----- EXTRACT TO READ -----

Jennifer Pattison Tuohy
Even though it's been not translating well to screen, being unfilmable is almost like, means the book is brilliant.
Leo Laporte
Right.
Jennifer Pattison Tuohy
Because. And that's what the brilliance of Terry Pratchett. In fact, the only place I've seen it really translate well, actually, is theater.
Leo Laporte
Yeah.
Jennifer Pattison Tuohy
People have done a lot of plays of disco and those. Those just kind of. I don't know, they bring it more to life somehow than the movies. There are a few good movies out there, but nothing really captures. And with any really beloved book, it's, you know, it's hard to justify how to bring it to life because everyone has such a clear idea of what it should be that no one's ever going to be happy with it.
Leo Laporte
No Hollywood craftsperson or actor can do as well as your own imagination. And I.
Jennifer Pattison Tuohy
True.
Leo Laporte
It's always been my. Especially with sci fi, to read the. Yeah, definitely is to read the sci fi first before you see the movie, because it's very rare that a Movie is better than the book. And I would think that the play. The play, because it requires some suspension of disbelief, still engages your imagination more than a movie.
Jennifer Pattison Tuohy
I think that's the difference. Yeah. When it's on stage, you kind of have. It's more of a participation between the audience and the show rather than just being presented when you is. Which is what more the movie and TV adaptations do. Although TV adaptations tend to do slightly better, I think, because they have more time. Yes. That's always the frustrating part about a movie, a book being turned into a movie. Unless it's like a seven hour movie, it's going to leave out so much and you're going to be frustrated by that.
Leo Laporte
You can't turn 10 hour.
Mike Elgin
Yeah.
Leo Laporte
Hitchhiker's guide into a two hour movie. Absolutely true.
Mike Elgin
But that's why, that's so why it's so great that what would have been movies are now our series in many, many cases. And it's much better. Like think of Breaking Bad as a movie. I think it was. That would be impossible. But I'm probably the only person. And let's see if I can throw this out there and see if anybody agrees with this, which you will not agree. But I thought that the movie Ready Player One was much better than the book.
Jennifer Pattison Tuohy
Oh, see, I see. I saw the movie, then read the book and I might slightly agree with you.
Leo Laporte
I'm gonna say something that's gonna alienate our entire audience. I thought Ready Player One was execrable. It was terribly.
Brian McCullough
Me too, Leo.
Mike Elgin
Yeah. Yes, exactly.
Jennifer Pattison Tuohy
That's why the movie was better.
Mike Elgin
That's exactly right. It was so bothersome to read the prose.
Leo Laporte
Yes.
Mike Elgin
That I couldn't enjoy it.
Leo Laporte
Yes. Oh, good story though. You and I are both hated now. Ernest. Clients beloved in the community.
Mike Elgin
Yes.
Leo Laporte
Yeah. Okay. Hey, speaking of fantasy, how about this one? President Trump says Apple better start making its phones in the United States or else. He says he'll apply a 25% tariff just to the iPhone, if. Just to the iPhone. If Apple doesn't start making the iPhone in the United States. He actually kind of threatened Tim Apple with this one, but I think he's fairly serious. Then somebody pointed out, well, you know, there's other companies. He said, well, also Samsung and anybody that makes that product. Otherwise it wouldn't be fair.

----- EXTRACTED MATERIAL -----

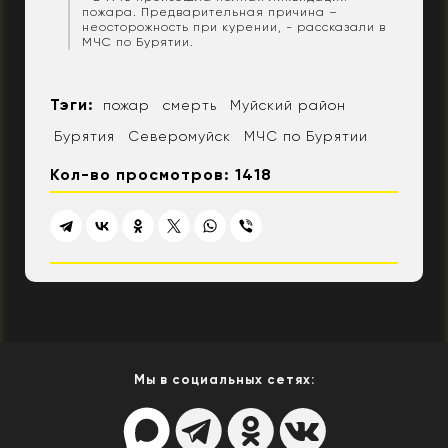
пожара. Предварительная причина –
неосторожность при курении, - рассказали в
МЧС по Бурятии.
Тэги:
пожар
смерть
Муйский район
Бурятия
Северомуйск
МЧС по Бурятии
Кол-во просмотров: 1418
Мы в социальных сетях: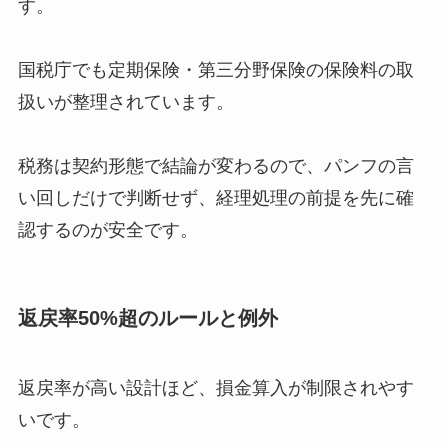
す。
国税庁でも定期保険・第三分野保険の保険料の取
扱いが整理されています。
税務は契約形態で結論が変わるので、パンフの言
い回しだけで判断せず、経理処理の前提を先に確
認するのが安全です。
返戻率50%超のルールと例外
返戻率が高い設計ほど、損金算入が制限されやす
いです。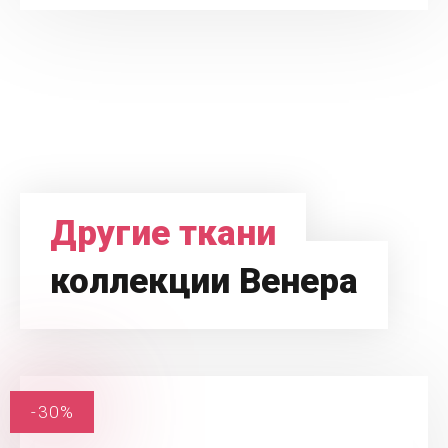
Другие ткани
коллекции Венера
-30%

-----
----- EXTRACTED MATERIAL -----

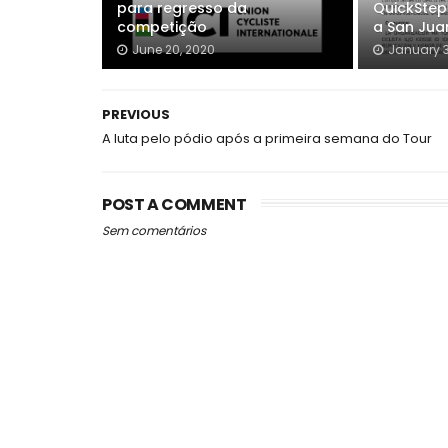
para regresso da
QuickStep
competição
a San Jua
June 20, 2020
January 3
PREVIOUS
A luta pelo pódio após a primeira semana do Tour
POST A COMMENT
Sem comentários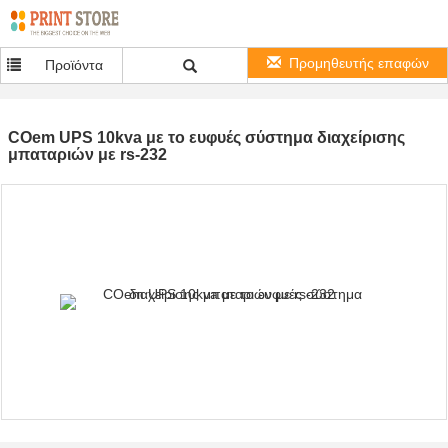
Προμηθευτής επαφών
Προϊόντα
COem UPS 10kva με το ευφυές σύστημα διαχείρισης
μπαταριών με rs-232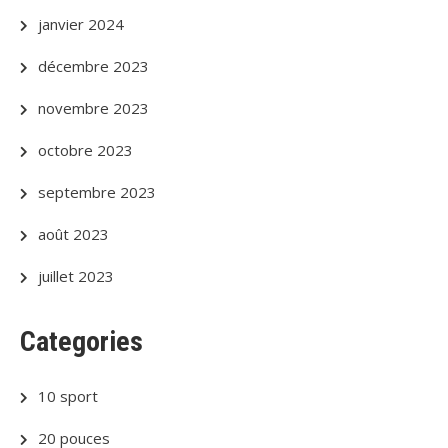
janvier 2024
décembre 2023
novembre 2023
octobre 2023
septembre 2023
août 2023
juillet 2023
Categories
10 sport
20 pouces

-----
----- EXTRACTED MATERIAL -----

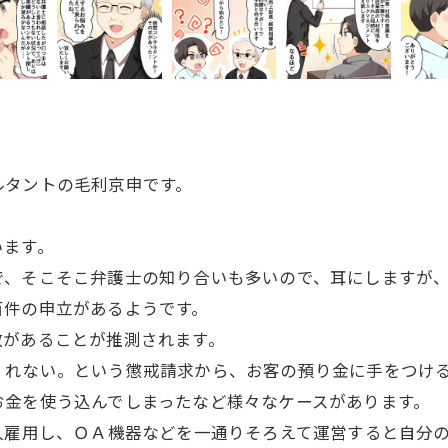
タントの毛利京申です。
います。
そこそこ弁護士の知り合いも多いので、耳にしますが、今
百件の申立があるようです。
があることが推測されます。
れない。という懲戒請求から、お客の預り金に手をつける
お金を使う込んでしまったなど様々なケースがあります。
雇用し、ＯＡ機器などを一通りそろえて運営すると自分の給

-----

[INSTRUCTIONS]
**a)** Name every speaker in the conversation transcript.
**b)** Proceed with the conversation transcript, picking up right after its final line.
None of the rows are needed for what follows.

[ANSWER LIST]
**a)** Jennifer Pattison Tuohy, Leo Laporte, Mike Elgin, Brian McCullough

**b)**
Mike Elgin
Okay, you know, here's what there's. There's a big glaring problem. He's trying to push everybody around and force Apple to make the iPhone in the US so he can brag about that. The problem is that the 25% tariff would be much cheaper than an iPhone that was made in the United States.
Leo Laporte
Yeah. So it's kind of interesting because I, the, the, the goal is laudable. Let's, you know, let's.
Mike Elgin
Why?
Leo Laporte
Well, I mean you could say we should bring manufacturing back to the United States, but I think a lot of people pointed out no American wants the job of assembling an iPhone. It is a low paying, grueling, difficult, long houred job. So that's part of the problem. This is a very good. So Trip Mickle published a piece in the New York Times. Is Trump's made in America iPhone a fantasy? Which kind of did a both side ism treatment of this, treating it as if it were possible. Some analysts say it'd be possible, but it cost $2,000 to which I love this. Our friend over at Daring Fireball, Jon Gruber, wrote idiocy or jackassery? You make the call. And he's not talking about the president, he's talking about Trump. Trip Mickle, he said the answer should simply be yes. It's sheer fantasy. And you made the exact point that Gruber did too. It's not merely the 25% tariff. In order to make the iPhone more expensive to ship in than make in the US you'd have to have a 200% tariff.
Mike Elgin
You know, there are two glaring problems with this whole idea. One is that, you know, the people who don't understand how the world works, like Donald Trump, don't appreciate the fact that the US hasn't made in terms of the balance of trade. The US does all the high paying consulting type gigs, the financial services, we design the iPhone.
Leo Laporte
We do all good job.
Mike Elgin
Exactly. And then other countries have child labor.
Leo Laporte
And they get the grunt work. Yeah.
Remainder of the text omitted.